Let’s all move to Internet Time (sorry Sumatra’s 24-hour system)

I love time. I should be more clear: I love the measurement of time. It’s part astrophysics, part convenience and part social construction.

Considering there are 7 billion who can’t agree on a single language, religion or even football team (let’s just pick one as the best and finish everything, aiight?), it’s amazing that we’ve agreed on this 24/60/60 system created by the Summerians ~5000 year ago.

I was thinking about time a lot while creating Mondriane, a tribute to 20th century modernist Piet Mondrian and the 20th & 21st century modernist watchmakers Mondaine. Part of that piece is the abstraction of arabic numerals as indications of time, replaced with block colours which, in term, represent arabic numerals, which then represent the passing of allocated slots of the day.

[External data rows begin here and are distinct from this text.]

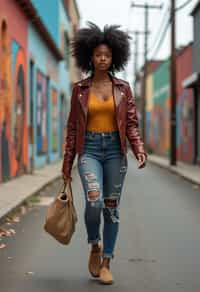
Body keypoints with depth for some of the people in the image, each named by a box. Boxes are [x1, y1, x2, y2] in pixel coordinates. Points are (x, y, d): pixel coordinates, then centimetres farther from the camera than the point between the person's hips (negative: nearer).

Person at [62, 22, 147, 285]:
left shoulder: (123, 88, 4)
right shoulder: (80, 89, 3)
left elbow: (131, 124, 3)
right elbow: (73, 127, 6)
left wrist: (139, 150, -14)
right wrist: (67, 163, 5)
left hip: (115, 150, 1)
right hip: (89, 150, -1)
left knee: (111, 206, 3)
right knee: (94, 201, -22)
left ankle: (106, 264, 14)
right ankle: (95, 246, 7)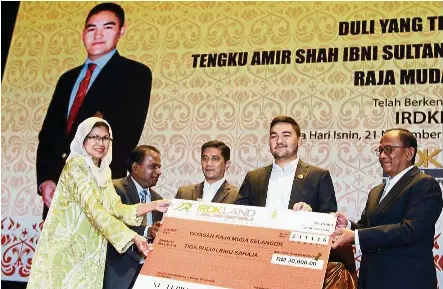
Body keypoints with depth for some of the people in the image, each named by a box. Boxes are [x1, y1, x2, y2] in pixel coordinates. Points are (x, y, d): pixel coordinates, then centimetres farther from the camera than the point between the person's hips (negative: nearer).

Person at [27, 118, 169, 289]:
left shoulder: (104, 171, 11)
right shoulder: (76, 165, -13)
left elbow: (116, 208, 4)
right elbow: (93, 209, -24)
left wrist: (153, 206, -7)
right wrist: (133, 237, -31)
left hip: (89, 252, 7)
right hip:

At its most absurd, it’s colours representing scribbles representing social constructions representing astrophysical properties.

Enter Internet Time

The whole mess reminded me of the much simpler Internet Time, created by Swatch in the late 90s and capturing my adolescent heart. Instead of time zones, hours and minutes, each day is broken into 1000 “beats”. For conversion purposes, each beat is 1min 26.4s. These beats are universal: if it’s 645 in the UK, it’s also 645 in the US and Japan.

The difference to our existing system is that rather than converting the indicator of time to our local area (e.g. the world wakes up at 7am and goes to bed at 10pm in any location, and it’s the time zone that moves), we simply shift the parameters of the day to match a universal time.

For example, in London, we’ll know our day is generally between 333 (~7am) and 917 (~10pm). In Tokyo, they’ll be getting up at 917 (~7am local time) and getting to bed at 550 (I’ve somewhat given up on the maths here, I’ll write an online converter at some point).

Aside from the practicalities this offers when working between time zones, the interesting part is how it changes how we perceive time itself. It’s no longer something bent to our locale, gently buffered by time zone lines, but a concrete, unending series of beats that we sculpt our existence around.